Document extract
****************************************
Einstein defined insanity as doing the same thing over again and expecting different results. Einstein, who had a particular knack for coming up with enduring and timeless ideas, may find application in our country’s energy landscape today.
Looking out yonder, we see a devastating oil spill and possibly one of the worst and most costly ecological disasters in our country’s history, mountains being destroyed by explosives and the resulting toxic sludge getting dumped into our waterways, communities and people being poisoned by coal ash and coal waste, and carbon pollution exacerbating heat waves, warming our oceans, and increasing ocean acidity until building blocks of our underwater life are killed off—and these are just some of the things we are seeing here in the U.S.
Looking beyond the U.S., we see unfriendly regimes getting stronger and richer from our reliance on foreign oil, we see China boosting its share of the renewables market in its quest for global economic leadership and to meet its growing thirst for energy.
So we ask: While our government leaders talk about a transition to a clean-energy economy, why then are we still considering the same old approaches? Is it not Einstein’s definition of insanity?
Those who protested the Obama administration’s recent announcement of expansion of offshore drilling didn’t need yet another catastrophe to teach them that lesson which is so hard for our country to learn: Fossil fuels simply cannot pave the way to a clean-energy future.
Even more basic and on a wholly economic level, fossil fuels cannot pave the way to any future at all. If you haven’t read Paul Krugman’s opus on this, get there now.
****************************************
Records provided
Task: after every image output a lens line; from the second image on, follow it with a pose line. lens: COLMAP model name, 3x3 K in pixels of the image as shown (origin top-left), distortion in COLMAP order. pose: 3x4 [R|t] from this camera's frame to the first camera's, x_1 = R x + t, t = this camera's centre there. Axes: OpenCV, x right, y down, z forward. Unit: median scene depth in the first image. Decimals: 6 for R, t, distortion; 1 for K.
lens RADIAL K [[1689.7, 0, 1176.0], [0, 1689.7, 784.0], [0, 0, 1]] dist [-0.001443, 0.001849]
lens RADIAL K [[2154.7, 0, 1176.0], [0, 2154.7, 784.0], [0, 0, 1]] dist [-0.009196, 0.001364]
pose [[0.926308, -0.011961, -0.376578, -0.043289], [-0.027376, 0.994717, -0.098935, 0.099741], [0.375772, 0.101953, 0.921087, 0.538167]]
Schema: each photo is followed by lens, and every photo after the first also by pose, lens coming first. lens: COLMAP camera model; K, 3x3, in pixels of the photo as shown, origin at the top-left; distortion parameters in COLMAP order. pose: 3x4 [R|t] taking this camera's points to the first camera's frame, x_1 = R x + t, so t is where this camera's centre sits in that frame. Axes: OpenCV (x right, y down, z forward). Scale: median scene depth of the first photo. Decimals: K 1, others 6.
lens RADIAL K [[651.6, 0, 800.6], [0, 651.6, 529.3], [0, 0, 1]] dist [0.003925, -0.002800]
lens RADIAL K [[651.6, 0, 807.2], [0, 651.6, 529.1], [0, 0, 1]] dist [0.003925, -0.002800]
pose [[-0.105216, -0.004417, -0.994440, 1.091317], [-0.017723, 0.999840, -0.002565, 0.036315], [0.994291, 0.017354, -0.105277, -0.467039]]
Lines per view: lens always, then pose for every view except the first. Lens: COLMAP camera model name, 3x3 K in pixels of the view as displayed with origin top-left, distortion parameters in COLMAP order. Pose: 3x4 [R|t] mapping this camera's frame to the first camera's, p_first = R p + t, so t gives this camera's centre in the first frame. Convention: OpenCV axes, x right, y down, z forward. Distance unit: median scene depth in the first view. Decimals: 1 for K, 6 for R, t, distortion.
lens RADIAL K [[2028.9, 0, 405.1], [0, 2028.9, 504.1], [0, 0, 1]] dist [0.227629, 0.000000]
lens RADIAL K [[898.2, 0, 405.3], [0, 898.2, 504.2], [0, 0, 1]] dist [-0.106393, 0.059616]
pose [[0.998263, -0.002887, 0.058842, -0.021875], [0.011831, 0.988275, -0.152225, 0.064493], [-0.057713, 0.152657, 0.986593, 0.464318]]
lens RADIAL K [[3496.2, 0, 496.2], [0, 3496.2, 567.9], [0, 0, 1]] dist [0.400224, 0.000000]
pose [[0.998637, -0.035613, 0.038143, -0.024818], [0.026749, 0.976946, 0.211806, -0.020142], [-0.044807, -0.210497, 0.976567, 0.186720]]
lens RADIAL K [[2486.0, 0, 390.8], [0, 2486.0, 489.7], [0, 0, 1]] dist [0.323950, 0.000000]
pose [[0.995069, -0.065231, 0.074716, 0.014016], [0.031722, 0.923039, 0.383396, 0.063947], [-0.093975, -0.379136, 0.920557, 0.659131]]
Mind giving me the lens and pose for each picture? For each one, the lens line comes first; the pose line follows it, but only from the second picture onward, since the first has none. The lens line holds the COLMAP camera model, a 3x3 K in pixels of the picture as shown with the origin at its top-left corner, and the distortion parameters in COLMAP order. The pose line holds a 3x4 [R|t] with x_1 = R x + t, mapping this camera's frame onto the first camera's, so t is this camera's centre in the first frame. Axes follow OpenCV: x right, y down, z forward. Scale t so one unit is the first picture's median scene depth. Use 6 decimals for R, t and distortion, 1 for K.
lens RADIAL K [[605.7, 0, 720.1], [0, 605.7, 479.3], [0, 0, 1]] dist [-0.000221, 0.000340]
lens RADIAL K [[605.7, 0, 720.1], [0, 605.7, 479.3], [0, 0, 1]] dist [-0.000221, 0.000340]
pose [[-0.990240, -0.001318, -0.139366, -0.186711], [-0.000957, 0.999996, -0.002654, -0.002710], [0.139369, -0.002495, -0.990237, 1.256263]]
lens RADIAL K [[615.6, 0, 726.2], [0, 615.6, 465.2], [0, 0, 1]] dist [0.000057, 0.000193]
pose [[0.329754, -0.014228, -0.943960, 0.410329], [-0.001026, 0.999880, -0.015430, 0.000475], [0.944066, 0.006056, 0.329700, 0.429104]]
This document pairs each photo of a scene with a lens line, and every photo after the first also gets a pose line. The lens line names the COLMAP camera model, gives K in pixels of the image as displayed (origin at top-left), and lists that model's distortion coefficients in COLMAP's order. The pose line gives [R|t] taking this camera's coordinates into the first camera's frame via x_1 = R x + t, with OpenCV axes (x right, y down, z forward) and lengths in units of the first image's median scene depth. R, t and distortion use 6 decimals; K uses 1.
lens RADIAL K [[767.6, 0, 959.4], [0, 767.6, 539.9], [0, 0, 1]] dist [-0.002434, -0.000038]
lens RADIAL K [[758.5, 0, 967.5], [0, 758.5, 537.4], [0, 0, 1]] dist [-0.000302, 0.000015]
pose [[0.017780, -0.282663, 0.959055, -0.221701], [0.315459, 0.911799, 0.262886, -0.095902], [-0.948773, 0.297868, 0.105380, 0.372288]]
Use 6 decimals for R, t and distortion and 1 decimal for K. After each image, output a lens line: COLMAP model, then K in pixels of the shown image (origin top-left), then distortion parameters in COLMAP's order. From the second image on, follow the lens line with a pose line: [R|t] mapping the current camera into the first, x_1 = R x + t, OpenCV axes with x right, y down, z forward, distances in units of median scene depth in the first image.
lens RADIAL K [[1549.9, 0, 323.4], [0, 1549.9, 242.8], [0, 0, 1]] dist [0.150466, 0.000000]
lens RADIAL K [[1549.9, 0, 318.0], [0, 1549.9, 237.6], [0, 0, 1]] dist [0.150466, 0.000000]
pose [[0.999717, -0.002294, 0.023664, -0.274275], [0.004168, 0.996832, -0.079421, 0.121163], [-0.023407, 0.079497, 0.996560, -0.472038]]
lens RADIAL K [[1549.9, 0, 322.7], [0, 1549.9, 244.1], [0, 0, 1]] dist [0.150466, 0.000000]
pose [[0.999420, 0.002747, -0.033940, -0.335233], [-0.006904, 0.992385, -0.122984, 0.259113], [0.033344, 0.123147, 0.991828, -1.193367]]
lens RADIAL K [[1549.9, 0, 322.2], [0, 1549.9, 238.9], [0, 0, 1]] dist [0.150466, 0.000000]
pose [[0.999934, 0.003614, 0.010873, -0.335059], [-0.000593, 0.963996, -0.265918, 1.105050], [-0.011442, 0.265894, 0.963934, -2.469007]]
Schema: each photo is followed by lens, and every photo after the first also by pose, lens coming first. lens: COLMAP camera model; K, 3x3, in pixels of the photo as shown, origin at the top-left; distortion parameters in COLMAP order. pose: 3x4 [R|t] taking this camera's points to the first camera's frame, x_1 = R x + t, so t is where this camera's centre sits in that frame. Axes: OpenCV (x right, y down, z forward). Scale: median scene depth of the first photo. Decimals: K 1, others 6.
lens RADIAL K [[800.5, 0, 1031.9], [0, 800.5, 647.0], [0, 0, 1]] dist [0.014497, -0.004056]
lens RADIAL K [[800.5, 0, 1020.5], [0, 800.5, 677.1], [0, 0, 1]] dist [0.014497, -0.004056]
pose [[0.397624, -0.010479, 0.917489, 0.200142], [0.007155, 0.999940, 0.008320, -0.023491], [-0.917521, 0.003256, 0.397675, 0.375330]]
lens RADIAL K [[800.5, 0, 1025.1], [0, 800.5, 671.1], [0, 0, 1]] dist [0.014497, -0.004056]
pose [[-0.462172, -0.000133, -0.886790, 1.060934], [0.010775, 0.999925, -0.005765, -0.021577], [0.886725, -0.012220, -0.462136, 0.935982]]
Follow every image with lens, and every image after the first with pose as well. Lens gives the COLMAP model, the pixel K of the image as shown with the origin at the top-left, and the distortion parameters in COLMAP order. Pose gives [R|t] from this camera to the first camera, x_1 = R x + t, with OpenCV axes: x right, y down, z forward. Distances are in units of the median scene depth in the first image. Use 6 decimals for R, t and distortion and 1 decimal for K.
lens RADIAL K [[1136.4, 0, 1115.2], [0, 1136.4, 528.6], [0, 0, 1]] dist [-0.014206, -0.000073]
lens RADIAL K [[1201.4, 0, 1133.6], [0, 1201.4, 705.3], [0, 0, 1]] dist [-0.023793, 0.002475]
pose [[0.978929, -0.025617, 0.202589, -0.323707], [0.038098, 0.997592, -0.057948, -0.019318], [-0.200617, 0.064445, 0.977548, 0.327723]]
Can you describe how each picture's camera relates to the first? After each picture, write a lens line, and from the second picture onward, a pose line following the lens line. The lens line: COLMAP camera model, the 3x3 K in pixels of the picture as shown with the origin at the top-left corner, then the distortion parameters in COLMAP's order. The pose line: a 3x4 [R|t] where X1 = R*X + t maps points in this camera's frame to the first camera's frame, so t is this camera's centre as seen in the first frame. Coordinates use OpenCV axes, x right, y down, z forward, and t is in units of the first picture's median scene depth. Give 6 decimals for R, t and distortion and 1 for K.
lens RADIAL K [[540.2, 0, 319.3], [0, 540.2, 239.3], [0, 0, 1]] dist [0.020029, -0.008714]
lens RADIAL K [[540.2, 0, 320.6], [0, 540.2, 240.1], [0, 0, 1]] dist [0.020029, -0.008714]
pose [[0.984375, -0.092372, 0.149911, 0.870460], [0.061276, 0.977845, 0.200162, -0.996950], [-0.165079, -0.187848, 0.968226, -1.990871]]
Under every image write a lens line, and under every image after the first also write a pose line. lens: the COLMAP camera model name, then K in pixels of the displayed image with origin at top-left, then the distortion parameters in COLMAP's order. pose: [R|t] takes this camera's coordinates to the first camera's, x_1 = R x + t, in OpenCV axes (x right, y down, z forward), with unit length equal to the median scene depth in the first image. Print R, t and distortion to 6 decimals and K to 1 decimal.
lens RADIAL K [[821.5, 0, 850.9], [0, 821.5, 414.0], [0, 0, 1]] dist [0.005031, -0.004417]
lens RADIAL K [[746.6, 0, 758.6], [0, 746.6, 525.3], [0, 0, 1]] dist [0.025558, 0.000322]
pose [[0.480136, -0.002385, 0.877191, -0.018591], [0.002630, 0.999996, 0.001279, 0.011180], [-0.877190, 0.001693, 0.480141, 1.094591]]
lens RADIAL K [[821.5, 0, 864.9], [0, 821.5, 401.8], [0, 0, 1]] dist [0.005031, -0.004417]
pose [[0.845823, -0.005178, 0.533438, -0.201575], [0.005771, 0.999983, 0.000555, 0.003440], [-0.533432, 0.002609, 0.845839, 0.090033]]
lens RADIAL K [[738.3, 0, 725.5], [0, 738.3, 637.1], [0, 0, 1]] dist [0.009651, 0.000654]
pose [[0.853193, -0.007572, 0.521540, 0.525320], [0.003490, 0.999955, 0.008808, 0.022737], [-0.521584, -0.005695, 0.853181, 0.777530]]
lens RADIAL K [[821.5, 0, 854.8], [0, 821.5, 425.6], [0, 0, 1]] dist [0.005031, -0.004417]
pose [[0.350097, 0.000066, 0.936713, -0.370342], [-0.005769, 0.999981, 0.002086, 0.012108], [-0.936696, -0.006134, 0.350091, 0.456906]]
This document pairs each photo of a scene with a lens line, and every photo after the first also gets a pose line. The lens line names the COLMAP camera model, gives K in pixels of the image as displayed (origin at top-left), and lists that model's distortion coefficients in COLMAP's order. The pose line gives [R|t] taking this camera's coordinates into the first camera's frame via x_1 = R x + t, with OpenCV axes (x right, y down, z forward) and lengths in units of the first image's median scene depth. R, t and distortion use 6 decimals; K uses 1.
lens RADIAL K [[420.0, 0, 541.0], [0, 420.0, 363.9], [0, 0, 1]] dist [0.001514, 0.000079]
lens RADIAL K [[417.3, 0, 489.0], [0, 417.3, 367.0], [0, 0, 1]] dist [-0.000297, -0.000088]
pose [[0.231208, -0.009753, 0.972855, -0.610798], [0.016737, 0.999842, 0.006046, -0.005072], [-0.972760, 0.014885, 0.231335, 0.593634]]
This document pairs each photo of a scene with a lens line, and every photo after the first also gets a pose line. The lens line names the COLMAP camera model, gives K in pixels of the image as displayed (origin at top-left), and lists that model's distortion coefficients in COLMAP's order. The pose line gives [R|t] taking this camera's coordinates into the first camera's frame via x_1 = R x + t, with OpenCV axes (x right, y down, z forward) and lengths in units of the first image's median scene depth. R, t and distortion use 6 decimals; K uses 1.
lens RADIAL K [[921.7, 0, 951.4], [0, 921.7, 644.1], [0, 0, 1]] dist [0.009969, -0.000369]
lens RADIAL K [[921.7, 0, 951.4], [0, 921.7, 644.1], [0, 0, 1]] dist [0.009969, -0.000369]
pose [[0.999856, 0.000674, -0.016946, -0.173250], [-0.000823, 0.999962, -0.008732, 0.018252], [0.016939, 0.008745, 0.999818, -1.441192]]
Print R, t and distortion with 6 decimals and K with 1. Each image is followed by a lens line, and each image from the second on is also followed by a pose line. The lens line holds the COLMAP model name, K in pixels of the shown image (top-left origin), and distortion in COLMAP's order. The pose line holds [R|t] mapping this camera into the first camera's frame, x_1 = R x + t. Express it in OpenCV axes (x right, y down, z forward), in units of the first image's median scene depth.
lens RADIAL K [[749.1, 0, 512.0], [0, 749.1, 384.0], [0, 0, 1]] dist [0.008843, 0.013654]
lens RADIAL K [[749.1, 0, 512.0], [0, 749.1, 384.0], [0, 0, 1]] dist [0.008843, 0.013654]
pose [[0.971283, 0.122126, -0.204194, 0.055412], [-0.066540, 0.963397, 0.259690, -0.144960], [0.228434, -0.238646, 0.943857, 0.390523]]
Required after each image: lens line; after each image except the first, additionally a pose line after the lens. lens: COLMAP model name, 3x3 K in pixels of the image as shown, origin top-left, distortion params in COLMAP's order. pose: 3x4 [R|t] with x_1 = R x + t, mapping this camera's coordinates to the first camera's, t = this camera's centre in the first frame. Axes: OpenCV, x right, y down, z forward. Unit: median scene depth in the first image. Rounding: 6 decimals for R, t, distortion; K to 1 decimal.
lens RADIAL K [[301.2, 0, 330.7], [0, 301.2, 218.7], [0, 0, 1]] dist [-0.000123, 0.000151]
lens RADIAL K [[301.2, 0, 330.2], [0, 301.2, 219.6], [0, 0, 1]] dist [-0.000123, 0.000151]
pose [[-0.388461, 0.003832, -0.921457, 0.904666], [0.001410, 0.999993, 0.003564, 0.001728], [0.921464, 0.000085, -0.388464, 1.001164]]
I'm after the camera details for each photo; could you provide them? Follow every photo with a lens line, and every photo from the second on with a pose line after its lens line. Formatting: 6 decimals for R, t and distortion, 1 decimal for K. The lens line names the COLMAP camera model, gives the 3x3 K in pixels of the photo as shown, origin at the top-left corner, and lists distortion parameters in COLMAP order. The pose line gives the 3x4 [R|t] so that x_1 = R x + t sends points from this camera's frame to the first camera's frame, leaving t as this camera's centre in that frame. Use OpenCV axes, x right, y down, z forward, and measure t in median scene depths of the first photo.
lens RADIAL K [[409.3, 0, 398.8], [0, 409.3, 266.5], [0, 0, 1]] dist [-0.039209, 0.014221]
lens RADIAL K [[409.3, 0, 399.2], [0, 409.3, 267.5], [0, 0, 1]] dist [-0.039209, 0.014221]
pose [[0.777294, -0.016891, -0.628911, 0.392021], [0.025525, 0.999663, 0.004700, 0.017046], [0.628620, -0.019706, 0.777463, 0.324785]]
****************************************
Tasks to carry out
(1) Reproduce the passage from the energy commentary, starting at the words "So we ask: While" and ending after "get there now.".
(2) Extend the commentary on fossil fuels and a clean-energy future, picking up after its final sentence.

Results for the exercise
(1)
So we ask: While our government leaders talk about a transition to a clean-energy economy, why then are we still considering the same old approaches? Is it not Einstein’s definition of insanity?
Those who protested the Obama administration’s recent announcement of expansion of offshore drilling didn’t need yet another catastrophe to teach them that lesson which is so hard for our country to learn: Fossil fuels simply cannot pave the way to a clean-energy future.
Even more basic and on a wholly economic level, fossil fuels cannot pave the way to any future at all. If you haven’t read Paul Krugman’s opus on this, get there now.

(2)
What’s worse than sheer resistance to progress, we seem intent on learning lessons the hard way.
We didn’t need to learn today that oil may be leaking at five times the rate that officials originally thought from the site of the BP Deepwater Horizon oil spill in the Gulf of Mexico near the Louisiana coast. Or that rescue teams discovered a new leak late yesterday and are now turning to extreme measures to attempt to contain the devastation. After efforts failed to seal off the source of the spill, rescue crews attempted another form of containment: They began a series of controlled fires, setting the slick ablaze in an effort to burn it off before it reaches shore.
Meanwhile, according to the New York Times, rescue teams back on shore are bracing for the oil slick to hit the coast as early as tonight, laying down thousands of meters of booms meant to block the oil from progressing into fragile habitats and contemplating other possible measures, including firing cannons to scare birds away from the coastline and use shrimping boats to skim oil off the surface of shallow coastal waters.
And today, President Obama called the Department of Defense and U.S. Navy in to help with containment of the spill.
I can only hope that amid this insane catastrophe, our country learns that there is a better way. There are, in fact, many better ways. Tested and true, clean energy sources—among them, my own personal favorite: energy efficiency—are available and bountiful. Instead of finding ways to prop up and bail out the coal industry and drill more oil, our governments, both state and national, should be investing in these and channeling our resources to develop and distribute them.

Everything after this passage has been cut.